## EXERCISE MATERIAL
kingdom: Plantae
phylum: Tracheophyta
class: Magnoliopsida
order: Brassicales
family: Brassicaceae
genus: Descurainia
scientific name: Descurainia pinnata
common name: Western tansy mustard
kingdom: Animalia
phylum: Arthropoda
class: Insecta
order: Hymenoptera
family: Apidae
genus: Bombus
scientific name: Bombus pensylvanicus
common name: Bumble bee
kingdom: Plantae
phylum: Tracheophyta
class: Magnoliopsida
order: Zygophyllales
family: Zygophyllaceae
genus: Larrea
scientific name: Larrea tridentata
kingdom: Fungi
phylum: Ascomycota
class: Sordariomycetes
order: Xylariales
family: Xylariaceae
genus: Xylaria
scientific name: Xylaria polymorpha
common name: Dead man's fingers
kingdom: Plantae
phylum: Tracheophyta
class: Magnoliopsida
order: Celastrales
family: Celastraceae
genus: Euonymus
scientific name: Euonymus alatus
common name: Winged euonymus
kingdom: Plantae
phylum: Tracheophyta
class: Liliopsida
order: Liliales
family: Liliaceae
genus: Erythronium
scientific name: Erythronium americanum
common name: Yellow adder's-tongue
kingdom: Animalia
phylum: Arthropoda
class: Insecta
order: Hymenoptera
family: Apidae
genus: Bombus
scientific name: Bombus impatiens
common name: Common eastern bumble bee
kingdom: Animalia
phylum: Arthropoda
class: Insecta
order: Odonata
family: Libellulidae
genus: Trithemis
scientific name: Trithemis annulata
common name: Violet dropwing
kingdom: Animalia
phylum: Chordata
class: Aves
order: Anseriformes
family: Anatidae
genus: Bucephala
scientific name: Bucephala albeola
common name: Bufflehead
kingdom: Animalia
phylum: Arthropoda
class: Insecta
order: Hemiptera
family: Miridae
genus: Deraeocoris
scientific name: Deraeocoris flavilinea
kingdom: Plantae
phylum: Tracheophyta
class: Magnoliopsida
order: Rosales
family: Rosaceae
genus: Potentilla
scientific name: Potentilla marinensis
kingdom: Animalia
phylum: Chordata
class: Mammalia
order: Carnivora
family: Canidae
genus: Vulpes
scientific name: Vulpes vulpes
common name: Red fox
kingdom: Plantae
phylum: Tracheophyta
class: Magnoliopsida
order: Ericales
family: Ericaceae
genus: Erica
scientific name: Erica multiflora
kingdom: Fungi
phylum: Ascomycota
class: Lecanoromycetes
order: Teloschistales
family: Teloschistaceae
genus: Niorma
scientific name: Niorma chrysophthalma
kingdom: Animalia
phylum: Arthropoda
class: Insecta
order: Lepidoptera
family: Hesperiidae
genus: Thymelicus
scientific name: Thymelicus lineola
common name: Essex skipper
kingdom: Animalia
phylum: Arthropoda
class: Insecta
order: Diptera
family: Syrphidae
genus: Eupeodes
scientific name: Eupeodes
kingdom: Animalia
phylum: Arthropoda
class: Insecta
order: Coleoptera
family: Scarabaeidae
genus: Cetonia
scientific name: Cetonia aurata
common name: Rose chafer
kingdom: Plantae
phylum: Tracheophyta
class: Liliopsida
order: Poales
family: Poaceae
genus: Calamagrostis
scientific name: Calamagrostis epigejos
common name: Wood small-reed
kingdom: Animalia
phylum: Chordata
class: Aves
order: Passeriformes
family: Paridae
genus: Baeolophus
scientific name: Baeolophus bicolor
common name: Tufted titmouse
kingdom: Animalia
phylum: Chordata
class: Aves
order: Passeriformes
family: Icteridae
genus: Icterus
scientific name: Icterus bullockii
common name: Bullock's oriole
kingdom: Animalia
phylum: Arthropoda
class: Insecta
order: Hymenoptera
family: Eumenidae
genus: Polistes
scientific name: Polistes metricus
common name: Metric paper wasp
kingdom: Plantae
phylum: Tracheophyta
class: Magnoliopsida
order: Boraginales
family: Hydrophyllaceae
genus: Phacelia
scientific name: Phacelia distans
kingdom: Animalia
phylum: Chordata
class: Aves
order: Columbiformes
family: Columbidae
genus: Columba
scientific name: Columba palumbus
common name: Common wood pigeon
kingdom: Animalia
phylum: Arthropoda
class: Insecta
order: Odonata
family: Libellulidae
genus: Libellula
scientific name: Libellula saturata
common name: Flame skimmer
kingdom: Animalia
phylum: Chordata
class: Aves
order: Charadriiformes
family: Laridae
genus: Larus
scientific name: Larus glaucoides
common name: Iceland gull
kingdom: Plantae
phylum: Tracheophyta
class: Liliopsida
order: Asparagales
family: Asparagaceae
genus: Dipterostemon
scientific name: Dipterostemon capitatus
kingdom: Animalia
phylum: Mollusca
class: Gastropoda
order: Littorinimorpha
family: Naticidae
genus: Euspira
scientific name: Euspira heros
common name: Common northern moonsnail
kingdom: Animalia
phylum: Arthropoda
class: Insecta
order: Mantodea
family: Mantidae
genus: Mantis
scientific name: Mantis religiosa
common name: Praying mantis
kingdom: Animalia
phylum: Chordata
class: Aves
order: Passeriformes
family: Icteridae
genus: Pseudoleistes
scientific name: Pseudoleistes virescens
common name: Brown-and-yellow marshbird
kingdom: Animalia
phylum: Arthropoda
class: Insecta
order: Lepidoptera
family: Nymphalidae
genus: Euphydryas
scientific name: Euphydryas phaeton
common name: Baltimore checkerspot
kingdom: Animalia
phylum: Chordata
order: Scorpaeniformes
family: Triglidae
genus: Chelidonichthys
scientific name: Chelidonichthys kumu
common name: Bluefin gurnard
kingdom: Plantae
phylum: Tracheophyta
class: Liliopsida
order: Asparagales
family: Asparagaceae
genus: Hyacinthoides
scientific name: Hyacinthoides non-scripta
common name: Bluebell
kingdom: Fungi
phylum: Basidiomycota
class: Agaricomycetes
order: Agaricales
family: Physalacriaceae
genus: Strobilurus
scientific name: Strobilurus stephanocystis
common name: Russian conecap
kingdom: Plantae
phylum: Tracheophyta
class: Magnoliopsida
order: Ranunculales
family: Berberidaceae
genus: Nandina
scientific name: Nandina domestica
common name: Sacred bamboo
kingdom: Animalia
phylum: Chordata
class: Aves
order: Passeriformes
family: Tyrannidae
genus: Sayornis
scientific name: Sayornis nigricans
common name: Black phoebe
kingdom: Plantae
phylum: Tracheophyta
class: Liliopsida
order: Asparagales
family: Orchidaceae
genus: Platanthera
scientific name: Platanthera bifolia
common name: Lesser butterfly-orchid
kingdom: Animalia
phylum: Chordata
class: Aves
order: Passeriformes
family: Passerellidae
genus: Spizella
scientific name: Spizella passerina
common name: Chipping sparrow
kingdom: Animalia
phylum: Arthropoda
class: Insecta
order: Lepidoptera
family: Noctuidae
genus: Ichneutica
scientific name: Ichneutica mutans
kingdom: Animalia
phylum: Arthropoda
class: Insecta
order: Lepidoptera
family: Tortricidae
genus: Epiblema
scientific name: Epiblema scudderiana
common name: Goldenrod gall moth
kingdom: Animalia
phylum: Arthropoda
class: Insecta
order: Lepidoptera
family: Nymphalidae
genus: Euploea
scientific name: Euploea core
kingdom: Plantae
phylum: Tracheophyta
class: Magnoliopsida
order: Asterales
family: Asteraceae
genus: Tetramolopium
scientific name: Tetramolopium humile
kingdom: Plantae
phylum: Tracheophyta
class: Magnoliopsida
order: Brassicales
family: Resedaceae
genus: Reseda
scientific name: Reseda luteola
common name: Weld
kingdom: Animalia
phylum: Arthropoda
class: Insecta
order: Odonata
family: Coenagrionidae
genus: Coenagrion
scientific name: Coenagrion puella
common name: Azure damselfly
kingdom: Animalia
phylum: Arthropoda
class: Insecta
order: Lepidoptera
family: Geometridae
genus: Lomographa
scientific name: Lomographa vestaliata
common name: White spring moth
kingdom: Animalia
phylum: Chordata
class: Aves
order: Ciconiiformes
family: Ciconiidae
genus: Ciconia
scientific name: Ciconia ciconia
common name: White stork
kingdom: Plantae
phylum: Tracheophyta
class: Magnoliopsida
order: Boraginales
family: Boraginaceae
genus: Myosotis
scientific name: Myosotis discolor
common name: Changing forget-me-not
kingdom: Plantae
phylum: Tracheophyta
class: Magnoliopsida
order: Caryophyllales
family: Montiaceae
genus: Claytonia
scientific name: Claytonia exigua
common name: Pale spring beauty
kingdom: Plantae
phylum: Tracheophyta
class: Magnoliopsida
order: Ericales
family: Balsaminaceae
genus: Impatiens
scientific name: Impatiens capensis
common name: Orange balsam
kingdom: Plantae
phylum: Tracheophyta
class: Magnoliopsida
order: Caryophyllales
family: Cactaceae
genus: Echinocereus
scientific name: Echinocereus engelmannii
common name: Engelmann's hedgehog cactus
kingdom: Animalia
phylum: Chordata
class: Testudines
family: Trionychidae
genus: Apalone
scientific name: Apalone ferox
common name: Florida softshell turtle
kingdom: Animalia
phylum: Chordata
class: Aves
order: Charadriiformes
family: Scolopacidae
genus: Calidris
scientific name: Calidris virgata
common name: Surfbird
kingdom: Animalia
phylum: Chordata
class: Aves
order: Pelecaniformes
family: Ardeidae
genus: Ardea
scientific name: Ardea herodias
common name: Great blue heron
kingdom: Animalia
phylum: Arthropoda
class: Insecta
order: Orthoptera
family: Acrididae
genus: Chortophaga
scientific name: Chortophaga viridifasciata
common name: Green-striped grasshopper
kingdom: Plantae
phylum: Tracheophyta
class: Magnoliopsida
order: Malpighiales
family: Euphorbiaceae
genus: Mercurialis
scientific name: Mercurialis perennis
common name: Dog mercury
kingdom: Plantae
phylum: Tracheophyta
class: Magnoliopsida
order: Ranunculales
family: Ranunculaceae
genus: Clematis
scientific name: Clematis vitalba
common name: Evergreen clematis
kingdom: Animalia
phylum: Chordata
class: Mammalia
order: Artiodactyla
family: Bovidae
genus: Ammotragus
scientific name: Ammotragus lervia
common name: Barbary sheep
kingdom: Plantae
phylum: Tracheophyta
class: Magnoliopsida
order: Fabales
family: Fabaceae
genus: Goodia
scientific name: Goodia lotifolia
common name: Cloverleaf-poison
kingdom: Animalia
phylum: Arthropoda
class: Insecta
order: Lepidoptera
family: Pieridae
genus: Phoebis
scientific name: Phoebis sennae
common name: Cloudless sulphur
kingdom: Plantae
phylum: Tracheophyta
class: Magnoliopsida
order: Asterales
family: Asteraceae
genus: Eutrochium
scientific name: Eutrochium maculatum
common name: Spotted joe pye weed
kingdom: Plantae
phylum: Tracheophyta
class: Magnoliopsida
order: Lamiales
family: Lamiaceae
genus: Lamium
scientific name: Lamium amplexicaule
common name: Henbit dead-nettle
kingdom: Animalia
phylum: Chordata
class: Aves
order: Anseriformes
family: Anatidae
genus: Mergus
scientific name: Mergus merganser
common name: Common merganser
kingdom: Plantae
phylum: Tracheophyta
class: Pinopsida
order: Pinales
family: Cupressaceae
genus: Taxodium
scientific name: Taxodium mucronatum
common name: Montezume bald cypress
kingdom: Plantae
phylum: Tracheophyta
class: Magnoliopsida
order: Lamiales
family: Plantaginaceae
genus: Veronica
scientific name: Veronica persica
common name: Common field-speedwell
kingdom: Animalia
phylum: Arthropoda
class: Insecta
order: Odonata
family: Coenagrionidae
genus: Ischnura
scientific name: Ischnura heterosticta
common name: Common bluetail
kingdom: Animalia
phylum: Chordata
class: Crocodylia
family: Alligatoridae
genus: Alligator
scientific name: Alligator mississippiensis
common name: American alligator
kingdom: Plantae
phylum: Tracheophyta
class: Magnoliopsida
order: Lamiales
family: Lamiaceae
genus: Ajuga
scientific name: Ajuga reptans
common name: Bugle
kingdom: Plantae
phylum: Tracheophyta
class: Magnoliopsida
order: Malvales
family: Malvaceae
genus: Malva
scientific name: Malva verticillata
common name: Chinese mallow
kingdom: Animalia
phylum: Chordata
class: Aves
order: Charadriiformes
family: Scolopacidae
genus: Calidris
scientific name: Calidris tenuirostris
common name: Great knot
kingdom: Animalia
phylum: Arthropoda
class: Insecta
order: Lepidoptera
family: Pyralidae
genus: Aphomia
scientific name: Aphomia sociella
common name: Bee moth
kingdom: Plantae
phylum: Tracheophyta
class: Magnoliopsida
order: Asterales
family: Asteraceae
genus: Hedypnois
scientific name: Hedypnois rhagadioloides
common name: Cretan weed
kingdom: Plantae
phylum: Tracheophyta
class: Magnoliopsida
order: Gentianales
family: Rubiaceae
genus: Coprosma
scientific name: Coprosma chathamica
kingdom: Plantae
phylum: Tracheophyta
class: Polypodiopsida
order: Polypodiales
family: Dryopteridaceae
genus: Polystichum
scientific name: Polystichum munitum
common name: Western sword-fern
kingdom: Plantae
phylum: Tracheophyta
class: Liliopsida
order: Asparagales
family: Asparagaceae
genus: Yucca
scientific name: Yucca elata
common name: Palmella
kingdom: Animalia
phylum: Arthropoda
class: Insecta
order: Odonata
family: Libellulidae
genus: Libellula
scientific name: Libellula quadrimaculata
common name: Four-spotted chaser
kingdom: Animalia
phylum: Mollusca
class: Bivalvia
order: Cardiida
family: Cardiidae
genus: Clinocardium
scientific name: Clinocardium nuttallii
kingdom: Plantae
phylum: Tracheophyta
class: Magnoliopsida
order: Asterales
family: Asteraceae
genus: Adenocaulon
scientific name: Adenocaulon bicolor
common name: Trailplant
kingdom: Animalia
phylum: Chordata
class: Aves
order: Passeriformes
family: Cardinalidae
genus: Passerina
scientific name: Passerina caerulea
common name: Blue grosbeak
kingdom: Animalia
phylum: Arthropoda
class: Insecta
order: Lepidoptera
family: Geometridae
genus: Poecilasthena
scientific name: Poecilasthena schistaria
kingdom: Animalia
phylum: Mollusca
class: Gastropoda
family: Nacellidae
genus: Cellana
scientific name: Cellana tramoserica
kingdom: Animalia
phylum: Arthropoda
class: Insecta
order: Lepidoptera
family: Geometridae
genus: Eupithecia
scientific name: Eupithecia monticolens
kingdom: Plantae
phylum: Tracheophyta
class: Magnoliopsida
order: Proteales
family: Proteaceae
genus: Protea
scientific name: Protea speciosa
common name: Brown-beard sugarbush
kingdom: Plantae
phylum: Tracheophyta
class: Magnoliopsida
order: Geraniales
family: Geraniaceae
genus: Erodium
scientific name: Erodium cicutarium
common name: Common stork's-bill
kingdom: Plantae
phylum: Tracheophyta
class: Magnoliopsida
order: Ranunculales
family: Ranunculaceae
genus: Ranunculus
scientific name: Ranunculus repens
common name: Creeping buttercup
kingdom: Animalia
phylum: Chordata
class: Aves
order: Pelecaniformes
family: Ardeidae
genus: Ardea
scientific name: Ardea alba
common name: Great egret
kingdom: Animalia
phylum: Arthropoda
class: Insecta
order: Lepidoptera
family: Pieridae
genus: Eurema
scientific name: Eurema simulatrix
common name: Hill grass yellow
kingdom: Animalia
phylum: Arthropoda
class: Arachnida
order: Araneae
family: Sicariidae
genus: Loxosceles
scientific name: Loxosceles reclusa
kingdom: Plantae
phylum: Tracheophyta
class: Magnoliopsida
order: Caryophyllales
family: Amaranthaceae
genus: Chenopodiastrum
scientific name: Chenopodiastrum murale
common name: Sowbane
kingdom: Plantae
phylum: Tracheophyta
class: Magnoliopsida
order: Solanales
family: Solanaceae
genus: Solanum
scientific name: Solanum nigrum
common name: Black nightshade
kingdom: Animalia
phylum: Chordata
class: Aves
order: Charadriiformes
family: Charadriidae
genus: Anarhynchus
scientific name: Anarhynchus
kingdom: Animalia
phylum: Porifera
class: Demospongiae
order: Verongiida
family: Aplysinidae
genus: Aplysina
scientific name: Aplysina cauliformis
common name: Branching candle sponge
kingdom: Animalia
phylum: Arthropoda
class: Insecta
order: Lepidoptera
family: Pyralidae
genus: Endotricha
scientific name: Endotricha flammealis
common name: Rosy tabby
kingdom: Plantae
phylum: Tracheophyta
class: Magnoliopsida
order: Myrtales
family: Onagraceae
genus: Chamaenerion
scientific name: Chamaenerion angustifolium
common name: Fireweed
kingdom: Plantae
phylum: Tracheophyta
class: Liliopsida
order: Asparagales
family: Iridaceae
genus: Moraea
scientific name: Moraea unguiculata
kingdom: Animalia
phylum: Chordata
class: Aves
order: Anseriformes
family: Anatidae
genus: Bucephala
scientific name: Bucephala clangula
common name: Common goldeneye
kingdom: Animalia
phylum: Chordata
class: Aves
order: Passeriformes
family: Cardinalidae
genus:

## EXERCISE REQUIREMENTS
Starting at the first of the lines and ending with the line that contains "genus: Niorma", present those lines as a numbered list, leaving out any blank lines.

## TASK RESPONSE
1. kingdom: Plantae
2. phylum: Tracheophyta
3. class: Magnoliopsida
4. order: Brassicales
5. family: Brassicaceae
6. genus: Descurainia
7. scientific name: Descurainia pinnata
8. common name: Western tansy mustard
9. kingdom: Animalia
10. phylum: Arthropoda
11. class: Insecta
12. order: Hymenoptera
13. family: Apidae
14. genus: Bombus
15. scientific name: Bombus pensylvanicus
16. common name: Bumble bee
17. kingdom: Plantae
18. phylum: Tracheophyta
19. class: Magnoliopsida
20. order: Zygophyllales
21. family: Zygophyllaceae
22. genus: Larrea
23. scientific name: Larrea tridentata
24. kingdom: Fungi
25. phylum: Ascomycota
26. class: Sordariomycetes
27. order: Xylariales
28. family: Xylariaceae
29. genus: Xylaria
30. scientific name: Xylaria polymorpha
31. common name: Dead man's fingers
32. kingdom: Plantae
33. phylum: Tracheophyta
34. class: Magnoliopsida
35. order: Celastrales
36. family: Celastraceae
37. genus: Euonymus
38. scientific name: Euonymus alatus
39. common name: Winged euonymus
40. kingdom: Plantae
41. phylum: Tracheophyta
42. class: Liliopsida
43. order: Liliales
44. family: Liliaceae
45. genus: Erythronium
46. scientific name: Erythronium americanum
47. common name: Yellow adder's-tongue
48. kingdom: Animalia
49. phylum: Arthropoda
50. class: Insecta
51. order: Hymenoptera
52. family: Apidae
53. genus: Bombus
54. scientific name: Bombus impatiens
55. common name: Common eastern bumble bee
56. kingdom: Animalia
57. phylum: Arthropoda
58. class: Insecta
59. order: Odonata
60. family: Libellulidae
61. genus: Trithemis
62. scientific name: Trithemis annulata
63. common name: Violet dropwing
64. kingdom: Animalia
65. phylum: Chordata
66. class: Aves
67. order: Anseriformes
68. family: Anatidae
69. genus: Bucephala
70. scientific name: Bucephala albeola
71. common name: Bufflehead
72. kingdom: Animalia
73. phylum: Arthropoda
74. class: Insecta
75. order: Hemiptera
76. family: Miridae
77. genus: Deraeocoris
78. scientific name: Deraeocoris flavilinea
79. kingdom: Plantae
80. phylum: Tracheophyta
81. class: Magnoliopsida
82. order: Rosales
83. family: Rosaceae
84. genus: Potentilla
85. scientific name: Potentilla marinensis
86. kingdom: Animalia
87. phylum: Chordata
88. class: Mammalia
89. order: Carnivora
90. family: Canidae
91. genus: Vulpes
92. scientific name: Vulpes vulpes
93. common name: Red fox
94. kingdom: Plantae
95. phylum: Tracheophyta
96. class: Magnoliopsida
97. order: Ericales
98. family: Ericaceae
99. genus: Erica
100. scientific name: Erica multiflora
101. kingdom: Fungi
102. phylum: Ascomycota
103. class: Lecanoromycetes
104. order: Teloschistales
105. family: Teloschistaceae
106. genus: Niorma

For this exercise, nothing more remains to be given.